Spending time with loved ones is more than just meaningful, it can have a real impact on health, with research showing that regular in-person visits are linked to longer life and reduced health risks for older adults.

  • Family Visits Can Help Older Adults Live Longer

    Long-term studies of older adults have found that in-person visits from family and friends are linked with lower mortality.

    A 2016 analysis of more than 7,000 adults over age 50 in the English Longitudinal Study of Ageing reported that people who saw relatives and friends less than once a month had a significantly higher risk of dying over the next several years compared with those who had more frequent face-to-face social contact, even after accounting for health and socioeconomic factors.

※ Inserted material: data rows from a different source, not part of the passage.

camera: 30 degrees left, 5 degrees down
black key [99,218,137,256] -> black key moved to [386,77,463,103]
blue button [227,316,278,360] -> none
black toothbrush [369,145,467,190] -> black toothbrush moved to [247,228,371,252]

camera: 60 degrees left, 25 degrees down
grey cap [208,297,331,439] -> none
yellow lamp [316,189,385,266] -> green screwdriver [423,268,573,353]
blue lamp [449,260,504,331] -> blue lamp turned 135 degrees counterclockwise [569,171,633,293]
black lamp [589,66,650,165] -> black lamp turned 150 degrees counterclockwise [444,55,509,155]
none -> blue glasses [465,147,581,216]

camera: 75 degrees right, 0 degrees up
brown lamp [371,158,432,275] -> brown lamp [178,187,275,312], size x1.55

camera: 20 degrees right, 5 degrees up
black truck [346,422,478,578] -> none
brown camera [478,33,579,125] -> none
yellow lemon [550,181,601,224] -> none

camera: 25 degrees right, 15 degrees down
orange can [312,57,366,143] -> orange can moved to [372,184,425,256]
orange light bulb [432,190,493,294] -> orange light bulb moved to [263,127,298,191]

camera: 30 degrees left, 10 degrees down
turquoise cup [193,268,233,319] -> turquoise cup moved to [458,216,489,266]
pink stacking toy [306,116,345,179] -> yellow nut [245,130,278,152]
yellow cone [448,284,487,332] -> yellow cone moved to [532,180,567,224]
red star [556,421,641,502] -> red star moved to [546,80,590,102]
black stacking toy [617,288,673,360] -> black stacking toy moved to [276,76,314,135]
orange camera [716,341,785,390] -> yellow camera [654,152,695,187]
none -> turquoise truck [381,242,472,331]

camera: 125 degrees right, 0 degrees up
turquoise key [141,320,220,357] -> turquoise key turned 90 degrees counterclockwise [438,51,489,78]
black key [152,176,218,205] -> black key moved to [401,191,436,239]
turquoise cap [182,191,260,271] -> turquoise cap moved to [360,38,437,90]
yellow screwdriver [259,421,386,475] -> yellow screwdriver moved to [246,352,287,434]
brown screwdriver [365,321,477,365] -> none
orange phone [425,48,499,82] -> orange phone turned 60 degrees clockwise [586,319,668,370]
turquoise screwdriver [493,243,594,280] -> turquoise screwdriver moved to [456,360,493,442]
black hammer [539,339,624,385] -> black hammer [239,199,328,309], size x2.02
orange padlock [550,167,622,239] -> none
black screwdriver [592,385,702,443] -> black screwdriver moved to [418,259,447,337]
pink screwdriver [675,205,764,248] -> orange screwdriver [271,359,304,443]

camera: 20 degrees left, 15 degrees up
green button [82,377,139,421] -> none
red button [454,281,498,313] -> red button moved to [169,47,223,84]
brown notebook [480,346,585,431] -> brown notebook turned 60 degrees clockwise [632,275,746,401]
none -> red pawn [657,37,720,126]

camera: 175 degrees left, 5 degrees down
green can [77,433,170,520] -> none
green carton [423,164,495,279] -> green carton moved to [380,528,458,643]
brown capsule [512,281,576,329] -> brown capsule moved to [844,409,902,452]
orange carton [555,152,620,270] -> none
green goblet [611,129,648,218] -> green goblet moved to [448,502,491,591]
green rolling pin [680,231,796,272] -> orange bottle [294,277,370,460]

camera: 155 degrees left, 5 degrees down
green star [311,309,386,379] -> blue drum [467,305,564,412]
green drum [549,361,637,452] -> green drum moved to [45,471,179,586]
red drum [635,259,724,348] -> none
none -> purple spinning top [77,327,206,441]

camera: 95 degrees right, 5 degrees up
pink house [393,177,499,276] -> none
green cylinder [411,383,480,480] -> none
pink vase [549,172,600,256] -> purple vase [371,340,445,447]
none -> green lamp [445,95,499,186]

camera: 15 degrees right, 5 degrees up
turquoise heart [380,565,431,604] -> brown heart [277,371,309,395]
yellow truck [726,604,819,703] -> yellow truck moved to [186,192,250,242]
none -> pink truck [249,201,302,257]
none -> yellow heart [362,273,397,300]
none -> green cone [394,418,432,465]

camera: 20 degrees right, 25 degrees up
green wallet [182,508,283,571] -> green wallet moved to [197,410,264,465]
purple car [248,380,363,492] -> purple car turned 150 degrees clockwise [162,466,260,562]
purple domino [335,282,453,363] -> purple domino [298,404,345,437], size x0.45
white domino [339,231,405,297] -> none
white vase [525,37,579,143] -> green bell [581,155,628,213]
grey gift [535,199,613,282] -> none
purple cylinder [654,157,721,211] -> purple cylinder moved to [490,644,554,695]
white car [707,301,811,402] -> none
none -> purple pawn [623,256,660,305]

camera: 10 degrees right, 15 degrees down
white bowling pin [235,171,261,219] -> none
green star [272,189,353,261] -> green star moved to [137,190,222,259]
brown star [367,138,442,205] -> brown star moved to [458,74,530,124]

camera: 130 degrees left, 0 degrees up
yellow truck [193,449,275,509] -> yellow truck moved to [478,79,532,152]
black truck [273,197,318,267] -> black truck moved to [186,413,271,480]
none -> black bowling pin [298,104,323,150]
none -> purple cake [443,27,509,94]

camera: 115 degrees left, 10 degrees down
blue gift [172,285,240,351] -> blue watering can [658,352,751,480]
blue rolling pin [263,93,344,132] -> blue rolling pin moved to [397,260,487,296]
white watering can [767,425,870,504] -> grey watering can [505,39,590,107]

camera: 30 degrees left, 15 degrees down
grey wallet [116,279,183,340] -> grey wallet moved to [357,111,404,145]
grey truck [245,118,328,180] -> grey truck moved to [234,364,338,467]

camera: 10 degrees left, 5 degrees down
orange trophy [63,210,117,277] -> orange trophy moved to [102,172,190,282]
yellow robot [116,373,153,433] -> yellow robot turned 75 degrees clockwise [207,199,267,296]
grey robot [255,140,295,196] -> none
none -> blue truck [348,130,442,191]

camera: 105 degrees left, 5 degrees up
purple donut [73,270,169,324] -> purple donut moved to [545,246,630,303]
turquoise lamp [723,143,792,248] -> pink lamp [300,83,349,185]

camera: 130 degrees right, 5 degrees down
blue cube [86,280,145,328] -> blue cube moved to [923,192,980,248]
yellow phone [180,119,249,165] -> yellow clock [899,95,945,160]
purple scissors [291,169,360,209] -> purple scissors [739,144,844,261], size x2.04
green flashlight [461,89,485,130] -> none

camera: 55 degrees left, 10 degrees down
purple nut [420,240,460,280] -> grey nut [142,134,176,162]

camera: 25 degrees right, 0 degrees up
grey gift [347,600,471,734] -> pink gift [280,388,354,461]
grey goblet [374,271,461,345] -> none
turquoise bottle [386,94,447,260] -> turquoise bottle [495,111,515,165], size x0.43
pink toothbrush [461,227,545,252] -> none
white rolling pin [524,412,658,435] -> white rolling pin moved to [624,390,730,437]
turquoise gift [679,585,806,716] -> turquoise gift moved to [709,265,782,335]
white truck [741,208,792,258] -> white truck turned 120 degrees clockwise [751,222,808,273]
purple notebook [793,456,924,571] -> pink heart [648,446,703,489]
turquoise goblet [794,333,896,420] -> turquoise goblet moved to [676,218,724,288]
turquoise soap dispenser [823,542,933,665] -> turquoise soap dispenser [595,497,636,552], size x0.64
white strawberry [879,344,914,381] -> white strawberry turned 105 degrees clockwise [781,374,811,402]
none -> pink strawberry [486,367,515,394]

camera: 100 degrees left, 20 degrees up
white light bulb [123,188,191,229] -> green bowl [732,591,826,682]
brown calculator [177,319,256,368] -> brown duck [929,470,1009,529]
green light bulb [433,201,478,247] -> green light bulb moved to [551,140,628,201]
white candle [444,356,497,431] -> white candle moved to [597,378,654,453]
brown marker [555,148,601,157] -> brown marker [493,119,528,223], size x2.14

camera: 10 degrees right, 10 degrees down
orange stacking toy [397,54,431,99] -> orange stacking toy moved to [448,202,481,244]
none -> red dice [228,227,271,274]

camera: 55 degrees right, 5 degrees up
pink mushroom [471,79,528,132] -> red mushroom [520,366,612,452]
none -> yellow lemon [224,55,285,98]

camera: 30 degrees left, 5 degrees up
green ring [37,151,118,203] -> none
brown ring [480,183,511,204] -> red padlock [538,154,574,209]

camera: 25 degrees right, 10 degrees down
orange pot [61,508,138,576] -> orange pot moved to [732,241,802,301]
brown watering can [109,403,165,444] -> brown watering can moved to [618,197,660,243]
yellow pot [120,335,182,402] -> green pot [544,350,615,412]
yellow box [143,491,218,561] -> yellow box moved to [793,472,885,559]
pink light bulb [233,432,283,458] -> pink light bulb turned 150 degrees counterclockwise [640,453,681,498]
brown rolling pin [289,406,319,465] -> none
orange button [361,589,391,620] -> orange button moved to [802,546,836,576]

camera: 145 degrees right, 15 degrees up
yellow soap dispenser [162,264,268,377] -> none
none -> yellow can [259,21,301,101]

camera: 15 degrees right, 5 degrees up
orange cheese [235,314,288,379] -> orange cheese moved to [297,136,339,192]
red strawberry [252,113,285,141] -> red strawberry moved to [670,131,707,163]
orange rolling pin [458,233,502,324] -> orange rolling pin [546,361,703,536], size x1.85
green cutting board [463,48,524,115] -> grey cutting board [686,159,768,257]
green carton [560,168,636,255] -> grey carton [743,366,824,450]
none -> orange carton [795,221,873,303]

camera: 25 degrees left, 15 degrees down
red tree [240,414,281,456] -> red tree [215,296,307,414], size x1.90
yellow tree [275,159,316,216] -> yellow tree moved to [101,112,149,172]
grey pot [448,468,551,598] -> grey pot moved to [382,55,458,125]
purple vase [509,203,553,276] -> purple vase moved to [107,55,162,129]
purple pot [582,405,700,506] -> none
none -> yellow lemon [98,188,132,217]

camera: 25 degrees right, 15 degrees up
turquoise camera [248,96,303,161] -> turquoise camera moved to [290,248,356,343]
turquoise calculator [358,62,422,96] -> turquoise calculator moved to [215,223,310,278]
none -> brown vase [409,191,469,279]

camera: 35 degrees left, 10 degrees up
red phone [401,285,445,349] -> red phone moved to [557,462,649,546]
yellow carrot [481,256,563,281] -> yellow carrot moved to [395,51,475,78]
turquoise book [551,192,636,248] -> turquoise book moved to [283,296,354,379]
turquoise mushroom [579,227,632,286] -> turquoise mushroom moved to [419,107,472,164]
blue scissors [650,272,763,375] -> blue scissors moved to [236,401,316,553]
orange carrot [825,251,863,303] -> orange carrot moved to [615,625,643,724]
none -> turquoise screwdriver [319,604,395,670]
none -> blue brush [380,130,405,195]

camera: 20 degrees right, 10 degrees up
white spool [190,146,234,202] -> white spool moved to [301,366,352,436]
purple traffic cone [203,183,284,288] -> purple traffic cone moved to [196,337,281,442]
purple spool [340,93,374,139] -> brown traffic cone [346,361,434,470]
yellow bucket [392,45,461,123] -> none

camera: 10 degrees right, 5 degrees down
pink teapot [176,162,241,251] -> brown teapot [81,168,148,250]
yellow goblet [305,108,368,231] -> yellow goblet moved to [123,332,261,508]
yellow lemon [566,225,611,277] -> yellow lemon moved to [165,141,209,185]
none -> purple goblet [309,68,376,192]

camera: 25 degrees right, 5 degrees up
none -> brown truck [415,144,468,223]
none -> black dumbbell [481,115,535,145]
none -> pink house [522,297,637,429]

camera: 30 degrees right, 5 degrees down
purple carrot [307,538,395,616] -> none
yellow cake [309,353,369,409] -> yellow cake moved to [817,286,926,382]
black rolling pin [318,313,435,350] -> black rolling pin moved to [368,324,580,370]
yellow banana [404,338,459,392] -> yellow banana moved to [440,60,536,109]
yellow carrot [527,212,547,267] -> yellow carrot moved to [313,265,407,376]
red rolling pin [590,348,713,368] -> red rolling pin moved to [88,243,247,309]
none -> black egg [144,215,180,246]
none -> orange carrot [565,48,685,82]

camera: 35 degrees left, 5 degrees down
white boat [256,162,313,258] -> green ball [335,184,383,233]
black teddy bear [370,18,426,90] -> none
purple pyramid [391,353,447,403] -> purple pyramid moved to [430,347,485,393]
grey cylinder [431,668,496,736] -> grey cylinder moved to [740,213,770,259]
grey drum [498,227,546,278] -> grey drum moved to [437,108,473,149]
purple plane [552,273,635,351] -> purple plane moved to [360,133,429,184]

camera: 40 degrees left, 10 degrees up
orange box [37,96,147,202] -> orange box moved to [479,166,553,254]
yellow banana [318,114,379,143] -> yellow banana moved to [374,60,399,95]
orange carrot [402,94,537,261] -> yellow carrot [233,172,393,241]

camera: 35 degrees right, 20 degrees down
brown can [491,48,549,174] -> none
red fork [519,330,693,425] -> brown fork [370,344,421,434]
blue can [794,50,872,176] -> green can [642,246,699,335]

  • Face-to-Face Contact Protects Against Depression

    Research suggests that in-person meetings with loved ones can be more protective against depression than phone calls or emails alone.

    A study of over 11,000 U.S. adults aged 50 and older found that those who met family and friends in person at least three times a week had about half the risk of developing depressive symptoms compared with those who primarily relied on remote communication, after adjusting for other influences. 

  • Family Support Influences Recovery From Serious Illness

    Clinical research has repeatedly shown that patients with strong family involvement often have better outcomes following major illnesses or surgeries.

    For example, cardiac and cancer studies have found that patients who report high levels of emotional and practical support from relatives tend to adhere more closely to treatment plans, show improved immune function, and have higher survival rates than socially isolated patients, even when the medical treatments are similar. 

  • Regular Contact With Relatives Buffers the Health Effects of Loneliness

    Loneliness is associated with increased risks of heart disease, stroke, and early death, but family contact can soften these effects.

    The U.S. Surgeon General’s 2023 advisory on social connection notes that people with strong, frequent ties to close kin and other trusted relationships have a roughly 29 percent lower risk of heart disease and a 32 percent lower risk of stroke compared with socially isolated individuals, underscoring the health power of maintaining regular contact with relatives.

  • Extended Families Are Becoming More Geographically Scattered

    Demographic data show that it is increasingly common for close relatives to live far apart.

    A Pew Research Center analysis of American families has found that a growing share of adults live at least an hour’s drive from any extended family, reflecting trends in higher education, job mobility, and urbanization.

    This geographic dispersion makes planned visits and reunions more important for maintaining family bonds across generations. 

  • Digital Contact Helps, but Does Not Fully Replace In-Person Visits

    Studies of older adults suggest that while video calls and messaging can reduce feelings of isolation, they usually do not provide the same level of emotional benefit as in-person visits.

    Research in journals such as The Gerontologist has found that digital communication is most effective when it supplements, rather than replaces, face-to-face contact, helping relatives maintain continuity between visits and strengthen the sense of ongoing involvement in one another’s lives. 

  • Intergenerational Visits Strengthen Memory and Cultural Identity

    Psychologists have found that conversations between younger and older relatives, especially about family history and traditions, can help older adults maintain autobiographical memory and can give younger family members a stronger sense of identity.

    Studies on “intergenerational reminiscence” show that when grandparents share stories in person with grandchildren, both generations report higher life satisfaction and greater feelings of belonging to a family lineage.